Avrupa Birliği uyum yasaları çerçevesinde ülkemize dayatılan ve Avrupa Birliğine girmemiz için olmazsa olmazların başında gösterilen idam yasağı yeniden gündemde. İnsan hakları ve hukukun üstünlüğü denilerek yasaklanan idam cezası, son olaylardan sonra vatandaşlar tarafından yeniden dile getirilmeye başlandı.

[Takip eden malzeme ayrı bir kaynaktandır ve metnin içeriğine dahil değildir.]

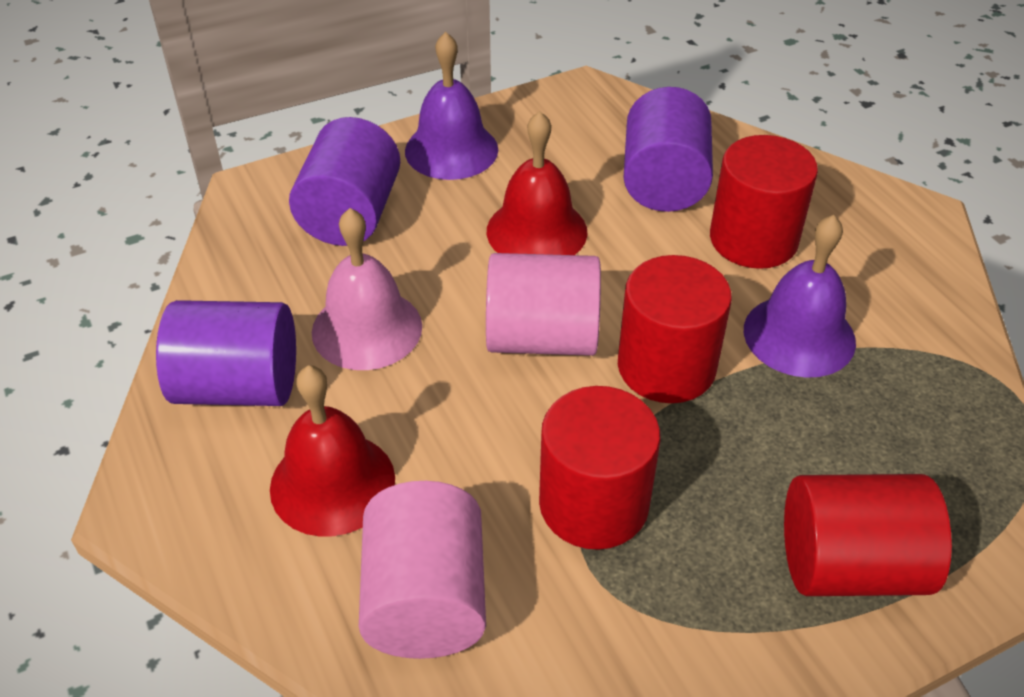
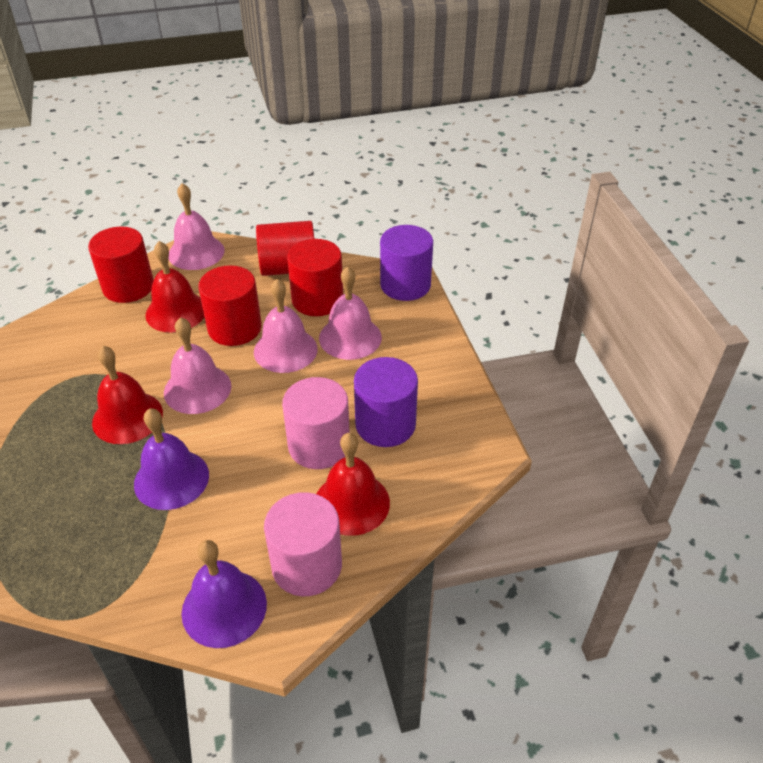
pink bell: 1 -> 4
purple cylinder: 3 -> 2
red bell: 2 -> 3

Aslında Allah’ın verdiği canı Allah’ın almasından yanayım. Ancak özellikle son yıllarda yaşanan terör ve bazı asayiş olayları da gösterdi ki idam mutlaka gelmeli. 15 Temmuz sonrası yaşanan hukuk sürecinde yüzlerce kişiye verilen ağırlaştırılmış müebbet hapis kararları, cinnet geçirip dört veya beş kişiyi gözünü kırpmadan öldüren caniler ve vatanın bölünmez bütünlüğüne kasteden hainler için idam gereklidir.
Çocuk istismarına verilen cezaların arttırılması, hayvanlara karşı eziyet yapanlara hapis cezası verilmesi gibi radikal değişimlerin ardından idam cezasının da en azından belli konularda işlenen suçlara verilmesinden yanayım. Gözünü kırpmadan insanların yaşama hakkını ellerinden alan caniler gibi mesela.
Avrupa Birliği’ne girmemizin hayal olduğu günümüzde, bize dayatılan idam cezasının kaldırılmasını da bizler askıya alabiliriz. Bir çok sözde medeni ülkelerde uygulanan idam cezasını, en azından vatana hainlik ile sınırlandırabiliriz. En baştada 30 bin kişinin katili terörist başı ile bu işe başlayabiliriz. Ancak yasalar geriye doğru işlemeyeceğinden bu şimdilik imkansız gibi görünüyor.
Referandumun ardından yapılan söylemlerde Cumhurbaşkanı Recep Tayyip Erdoğan Meclis’in kabul etmesi halinde idam yasağının önüme geldiğinde imzalarım demişti. MHP Genel Başkanı Devlet Bahçeli’nin de idam cezasından yana olduğunu biliyoruz. Öyleyse siyasi vaatlerden öte vatan hainliği gibi konularda idam cezası yeniden hayata geçirilmelidir.